The Apollo 11 space ship and its crew were sent to the moon because the United States was in a “space race” with the Soviet Union during the Cold War. These men made sacrifices to benefit the country and its people. How could this woman expect them to enter the unknown without putting trust in their God and thanking him for a safe trip? It’s impossible.
Sometimes the most simple, natural things can make me unbelievably happy. The word happy doesn’t seem to fully describe the feeling, but I think that’s the best word. Maybe combined with content and justt plain feeling good. I have moments where I am justt in awe of the world around us.
One of these moments happened when I was about fourteen, and has stuck with me since then. I woke up in the middle of the night, in the middle of summer. I thought I was dreaming because there was a stream of light shining across my bed, with a bluish tint to it. I pushed back my curtains to look outside, and my foggy post-sleep brain could barely register what I saw.
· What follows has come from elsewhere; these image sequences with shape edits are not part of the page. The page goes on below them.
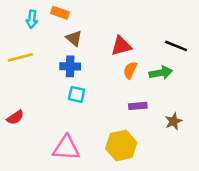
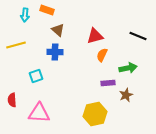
green arrow: (161, 73) -> (128, 68), moved
cyan square: (77, 94) -> (36, 76), moved, turned -32
red semicircle: (15, 117) -> (12, 100), moved, turned 120
brown star: (174, 121) -> (126, 95), moved
pink triangle: (66, 148) -> (39, 113), moved

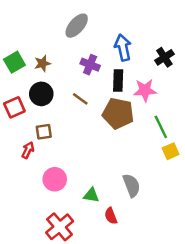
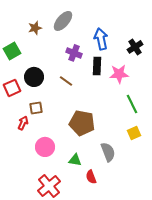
brown star: (42, 63) -> (35, 28), moved
brown pentagon: (118, 113) -> (82, 123), moved
yellow square: (171, 151) -> (134, 133), moved

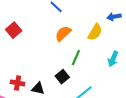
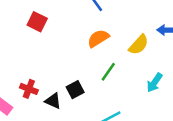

The world was lit up. The moon was brighter by far than I had ever seen it in my lifetime. It was as if daytime had simply changed color, and instead of the yellows, greens, and reds, everything was blue. I could see every leaf on a tree, and every blade of grass. I stared in amazement for what seemed like hours, but must have only been ten minutes.
When I woke up the next morning, I was not sure if the scene was a dream or not. I seemed so real, so vivid. Yet it also seemed unreal. But for the rest of the day, I had the image of the moon, bright as the sun, burned into my mind.